Sometimes even the best marketers can slip into bad email marketing habits, so we’ve put together a list of the top six behaviours to avoid. If you can avoid these, you’re well on your way to being a responsible marketing with an exceptional email marketing strategy.
Don’t email people who didn’t ask for it
This may be a basic point, but it bares repeating: always make sure your recipients have actually permitted you to send email to them. It may seem like a quick win to email your monthly newsletter to a list of emails harvested from LinkedIn, but it’s a very bad marketing habit, and can get your company into trouble with the law.
Employing a double opt-in strategy, where recipients must respond to an email to confirm they want to sign up, is the best way to ensure long term email list health. While in the short term you might have slightly shorter lists, the people you’re sending to are much more likely to be engaged and much less likely to put you in the spam folder. Like so many things in email marketing, maintaining lists are about quality over quantity, with research showing that double opt-in strategies can increase click-through rates (CTR) by up to 55 percent.
Less is more
You don’t have to be an email marketing expert to realise that people receive far too much email on a daily basis. There’s little point in flooding your customers’ inboxes with email blasts, and there’s research to suggest that this behaviour causes people to unsubscribe. If at all possible you should ask your new subscribers about their preferred email frequency within the signup form, and stick to that promise.
If you need to change the email frequency for some reason, it’s best to inform your subscriber and offer them the chance to revisit their preferences. Common sense stuff, right? There’s no one size fits all to email frequency: one email per day might be right for some businesses, while others might see their best engagement numbers with automated messages that are personalised to their readers’ interests.
Don’t be scattergun
It’s not 1991 anymore. Gone are the days where sending out one email message to your entire database was a reasonable or effective strategy. The technology enabling a more scientific approach is widely available, so why not take advantage of it?

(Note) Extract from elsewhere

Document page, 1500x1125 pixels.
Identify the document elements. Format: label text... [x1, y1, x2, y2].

Segmenting your subscriber list into multiple sections is key to maximising email marketing engagement. The Direct Marketing Association reports that segmentation can boost email ROI by up to 760 percent. There are several information points to ask your subscribers which you can later use to segment your lists. For example, you could ask for your subscribers’ age, location, job or interests. How you segment (and what questions are appropriate to ask your subscribers) varies from business to business, but do not underestimate this powerful tool.

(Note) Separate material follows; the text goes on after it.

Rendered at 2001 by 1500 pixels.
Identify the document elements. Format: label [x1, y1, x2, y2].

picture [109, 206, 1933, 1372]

Don’t make a beeline for the spam folder
Being reported as a spam sender is a serious matter – it can make it substantially more difficult for you to send emails to multiple internet service providers (ISPs). Subject lines are one of the most important variables in determining whether your message will end up in the spam folder: any emails offering false advertising claims or ‘special offers’ will likely be relegated. Avoid the following phrases like the plague: money back guarantee; requires initial investment; earn £.

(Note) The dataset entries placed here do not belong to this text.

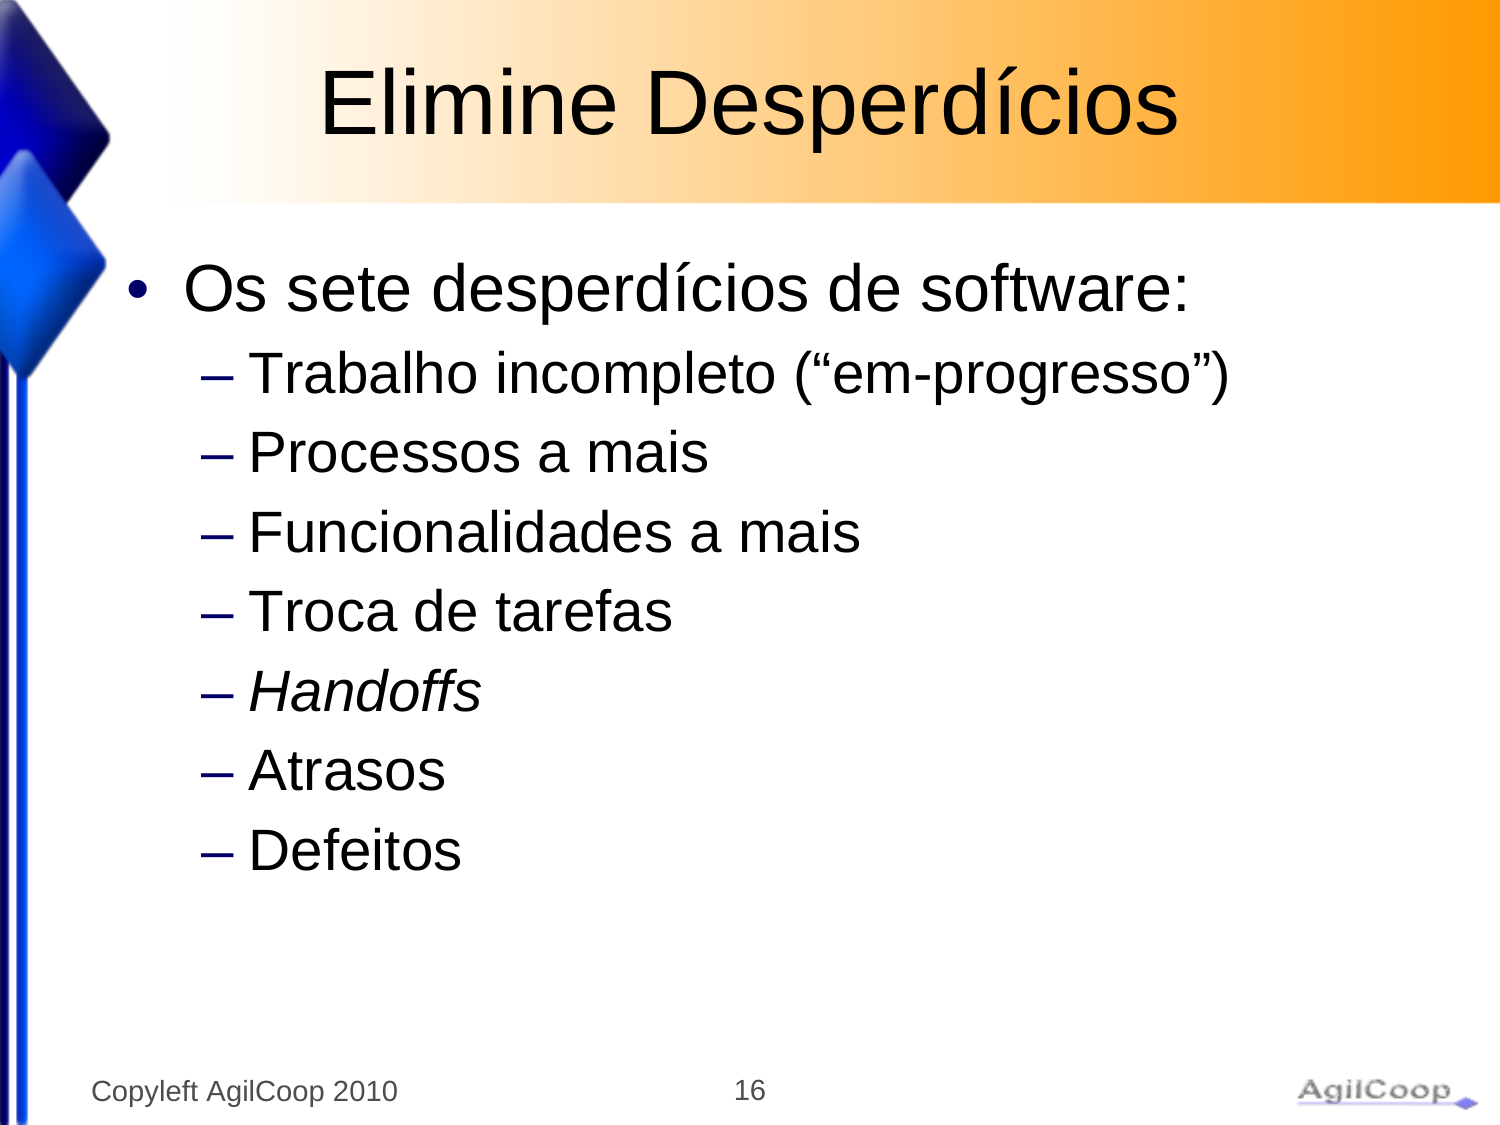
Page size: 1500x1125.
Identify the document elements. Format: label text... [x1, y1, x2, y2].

picture [0, 0, 1500, 1125]
list Os sete desperdícios de software: Trabalho incompleto (“em-progresso”) Processos a mais Funcionalidades a mais Troca de tarefas Handoffs Atrasos Defeitos [112, 243, 1425, 1006]
title Elimine Desperdícios [75, 8, 1426, 197]
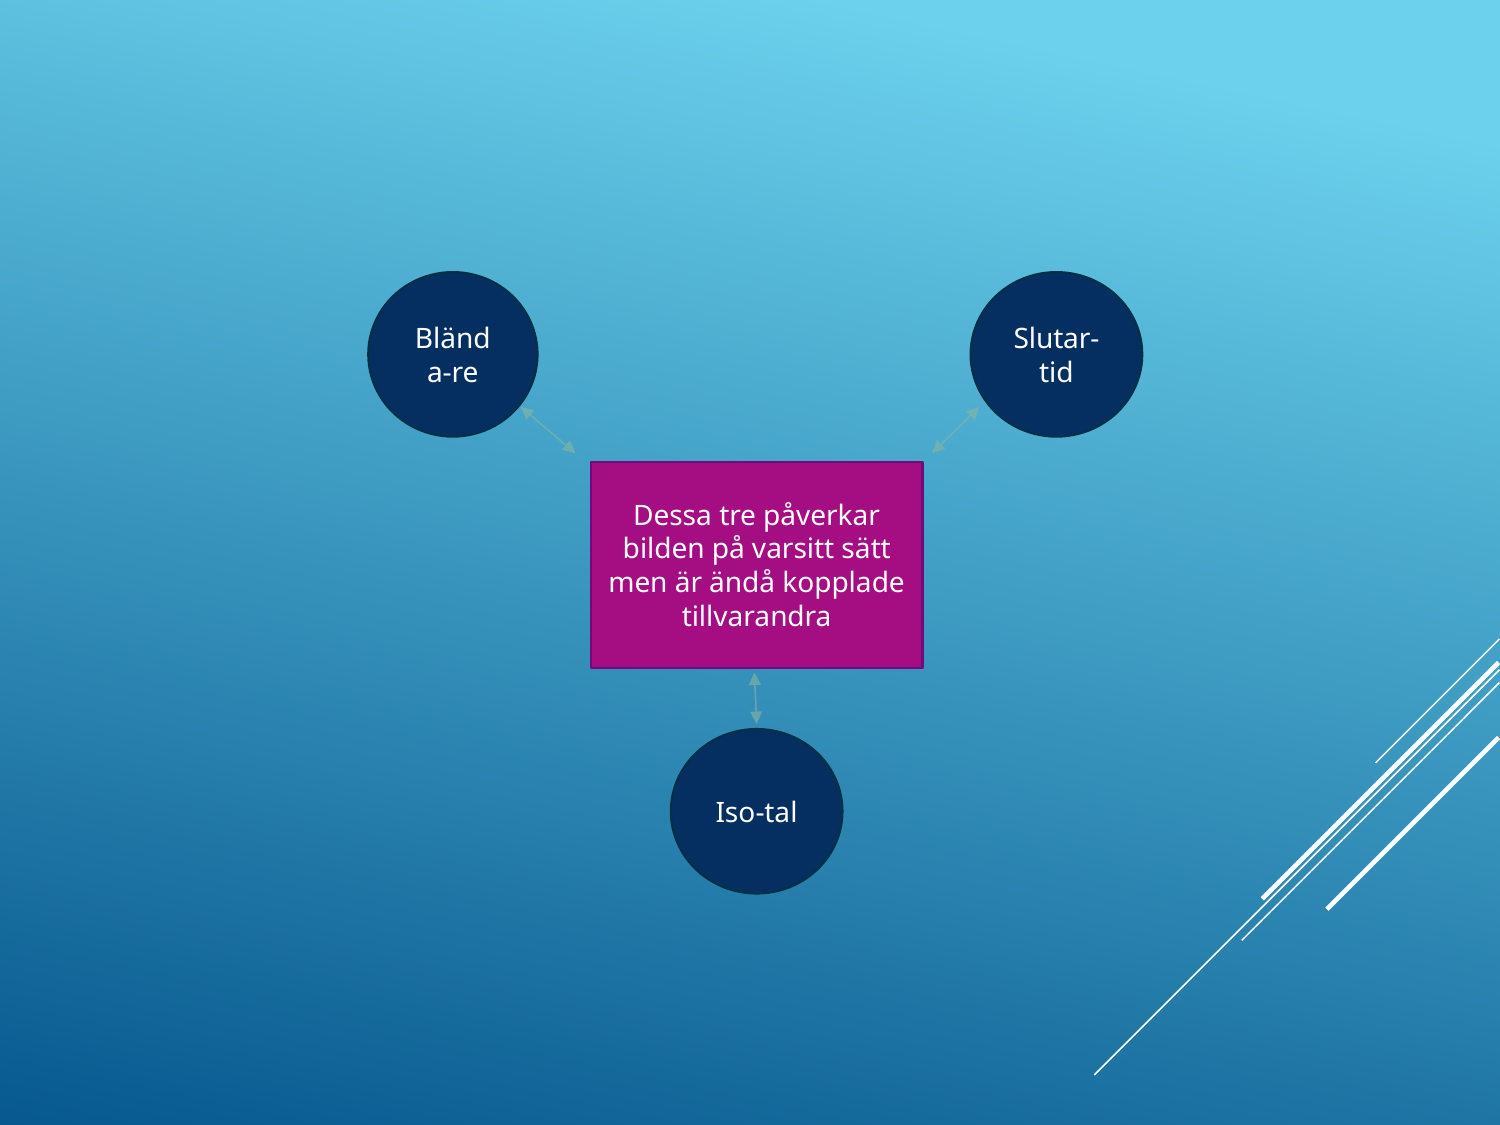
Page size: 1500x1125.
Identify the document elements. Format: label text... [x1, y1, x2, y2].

Always use a call to action (CTA)
Every email needs one: without a CTA, subscribers will be left feeling slightly confused over what exactly the purpose of the email they just received was. Whether it’s a link to your website or a big flashy button, the CTA is the focal point of any email marketing communication.
There are many ways to make your CTAs more eye-catching and actionable for your recipients. Use urgent language in the CTA copy, or create a glossy button for the user to click on. Make your CTA stand out with different colours, and ensure that the landing page on the other side of your CTA will work properly. If you get these basics right, the rest will become much easier.
Don’t prevent your users from unsubscribing
It’s a legal requirement for your emails to include an unsubscribe or opt-out button. Email marketing software companies like Campaign Monitor can help prevent your company from getting into hot water, ensuring that every email sent has a valid unsubscribe link while also managing the removal of unsubscribes. Don’t try to sneak around legislation by making the unsubscribe link tiny: doing this won’t exactly encourage respect for you among your potential customers.
If you’re committing any of these email marketing faux pas, it’s time to step up your game. And even if you’re not, it’s important to keep these rules in the back of your mind: they represent the bedrock of email marketing good practice, regardless of your business vertical, and starting with these principles will make it easier for your email marketing campaigns to exceed expectations.